There are many seams created between the numerous adjoining parts and components of a typical deli slicer. Sealants and gaskets are often used to seal these seams. These seams can become worn, degraded or removed as a result of the heavy use and cleaning regimens to which deli slicers are subjected.

As these seals and gaskets become degraded, spaces can be created that can trap debris and moisture, which can lead to areas that may not be adequately cleaned and sanitized under normal cleaning methods.

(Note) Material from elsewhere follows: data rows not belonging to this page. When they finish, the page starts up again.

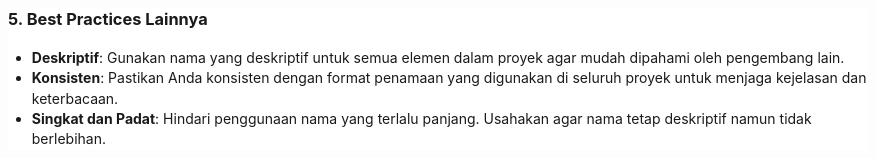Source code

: ### 5\. Best Practices Lainnya

  - **Deskriptif**: Gunakan nama yang deskriptif untuk semua elemen dalam proyek agar mudah dipahami oleh pengembang lain.
  - **Konsisten**: Pastikan Anda konsisten dengan format penamaan yang digunakan di seluruh proyek untuk menjaga kejelasan dan keterbacaan.
  - **Singkat dan Padat**: Hindari penggunaan nama yang terlalu panjang. Usahakan agar nama tetap deskriptif namun tidak berlebihan.
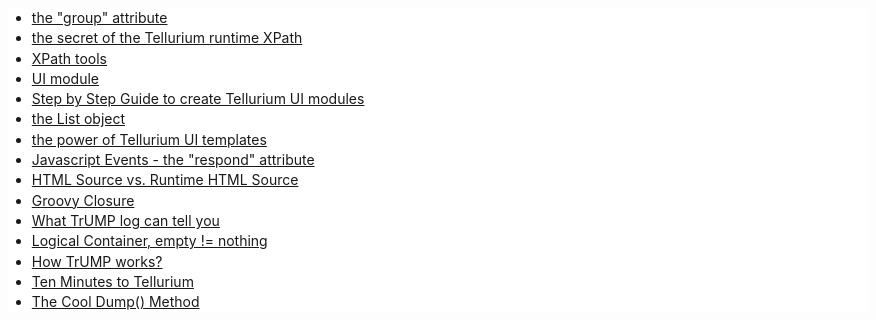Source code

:   * [the "group" attribute](http://groups.google.com/group/tellurium-users/browse_thread/thread/28f24fe566c2b089)
  * [the secret of the Tellurium runtime XPath](http://groups.google.com/group/tellurium-users/browse_thread/thread/72a8920c692c2ec5)
  * [XPath tools](http://groups.google.com/group/tellurium-users/browse_thread/thread/96a933eb998dbff8)
  * [UI module](http://groups.google.com/group/tellurium-users/browse_thread/thread/01c8e068f30cab53)
  * [Step by Step Guide to create Tellurium UI modules](http://groups.google.com/group/tellurium-users/browse_thread/thread/db789d42c8796713)
  * [the List object](http://groups.google.com/group/tellurium-users/browse_thread/thread/5579a536818cf6be)
  * [the power of Tellurium UI templates](http://groups.google.com/group/tellurium-users/browse_thread/thread/8e011ff9f1f71393#)
  * [Javascript Events - the "respond" attribute](http://groups.google.com/group/tellurium-users/browse_thread/thread/93fbae75a6d88624)
  * [HTML Source vs. Runtime HTML Source](http://groups.google.com/group/tellurium-users/browse_thread/thread/71cb407be285c242#)
  * [Groovy Closure](http://groups.google.com/group/tellurium-users/browse_thread/thread/7ebe2b9988a3299f)
  * [What TrUMP log can tell you](http://groups.google.com/group/tellurium-users/browse_thread/thread/2c823f55abe5745f)
  * [Logical Container, empty != nothing](http://code.google.com/p/aost/wiki/LogicalContainer)
  * [How TrUMP works?](http://code.google.com/p/aost/wiki/HowTrUMPWorks)
  * [Ten Minutes to Tellurium](http://code.google.com/p/aost/wiki/TenMinutesToTellurium)
  * [The Cool Dump() Method](http://code.google.com/p/aost/wiki/TheDumpMethod)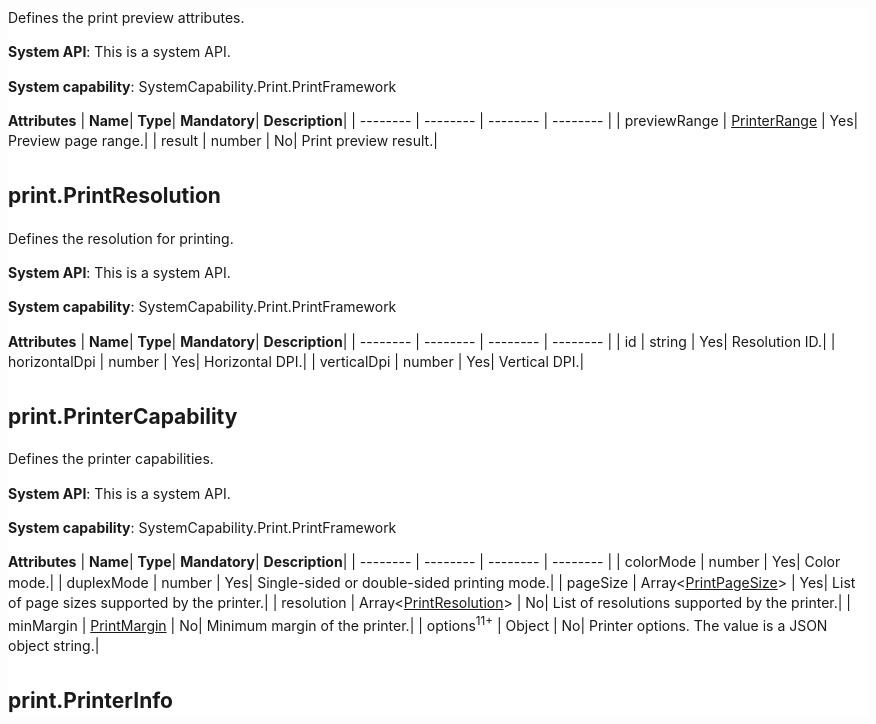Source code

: Defines the print preview attributes.

**System API**: This is a system API.

**System capability**: SystemCapability.Print.PrintFramework

**Attributes**
| **Name**| **Type**| **Mandatory**| **Description**|
| -------- | -------- | -------- | -------- |
| previewRange | [PrinterRange](#printprinterrange) | Yes| Preview page range.|
| result | number | No| Print preview result.|

## print.PrintResolution

Defines the resolution for printing.

**System API**: This is a system API.

**System capability**: SystemCapability.Print.PrintFramework

**Attributes**
| **Name**| **Type**| **Mandatory**| **Description**|
| -------- | -------- | -------- | -------- |
| id | string | Yes| Resolution ID.|
| horizontalDpi | number | Yes| Horizontal DPI.|
| verticalDpi | number | Yes| Vertical DPI.|

## print.PrinterCapability

Defines the printer capabilities.

**System API**: This is a system API.

**System capability**: SystemCapability.Print.PrintFramework

**Attributes**
| **Name**| **Type**| **Mandatory**| **Description**|
| -------- | -------- | -------- | -------- |
| colorMode | number | Yes| Color mode.|
| duplexMode | number | Yes| Single-sided or double-sided printing mode.|
| pageSize | Array&lt;[PrintPageSize](./js-apis-print.md#printprintpagesize11)&gt; | Yes| List of page sizes supported by the printer.|
| resolution | Array&lt;[PrintResolution](#printprintresolution)&gt; | No| List of resolutions supported by the printer.|
| minMargin | [PrintMargin](#printprintmargin) | No| Minimum margin of the printer.|
| options<sup>11+</sup> | Object | No| Printer options. The value is a JSON object string.|

## print.PrinterInfo
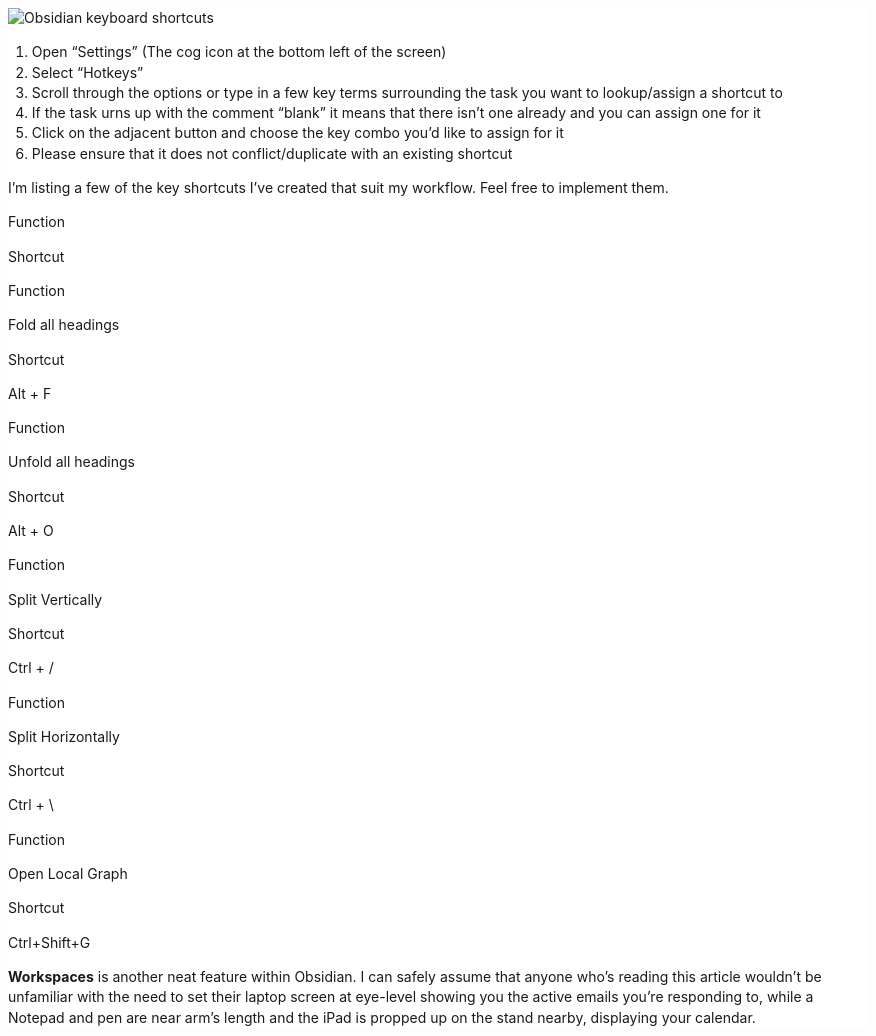![Obsidian keyboard shortcuts](https://www.worklifewinrepeat.com/wp-content/uploads/2020/11/Obsd-Keyboard-Shortcuts-1-1024x483.png)

1.  Open “Settings” (The cog icon at the bottom left of the screen)
2.  Select “Hotkeys”
3.  Scroll through the options or type in a few key terms surrounding the task you want to lookup/assign a shortcut to
4.  If the task urns up with the comment “blank” it means that there isn’t one already and you can assign one for it
5.  Click on the adjacent button and choose the key combo you’d like to assign for it
6.  Please ensure that it does not conflict/duplicate with an existing shortcut

I’m listing a few of the key shortcuts I’ve created that suit my workflow. Feel free to implement them.

Function

Shortcut

Function

Fold all headings

Shortcut

Alt + F

Function

Unfold all headings

Shortcut

Alt + O

Function

Split Vertically

Shortcut

Ctrl + /

Function

Split Horizontally

Shortcut

Ctrl + \\

Function

Open Local Graph

Shortcut

Ctrl+Shift+G

**Workspaces** is another neat feature within Obsidian. I can safely assume that anyone who’s reading this article wouldn’t be unfamiliar with the need to set their laptop screen at eye-level showing you the active emails you’re responding to, while a Notepad and pen are near arm’s length and the iPad is propped up on the stand nearby, displaying your calendar.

During routine inspections of retail and foodservice establishments:

  • Pay special attention to commercial deli slicers.
  • Examine the equipment for degraded, defective or worn parts.
  • If there are any signs of cracks, chips, deep scratches or loss of adhesion or if any seam or part is found defective or damaged, have the food establishment remove the slicer from service until repaired or replaced.
  • Stress that establishment managers need to contact the slicer manufacturer for repairs and maintenance; all repairs should be performed by the manufacturer’s authorized service representatives.
  • Check that the retail or foodservice establishments are following the manufacturer’s instructions for cleaning and maintenance.

Examples of commercial deli slicer components inaccessible under normal cleaning conditions:

  • Ring Guard Mount: Food soil accumulation at the ring guard mount.
  • Blade Guard: Food soil accumulation on the inside of the blade guard at the white plastic piece.
  • Slicer Handle: Surfaces under the slicer handle can accumulate food soil and debris and require monitoring to prevent build-up.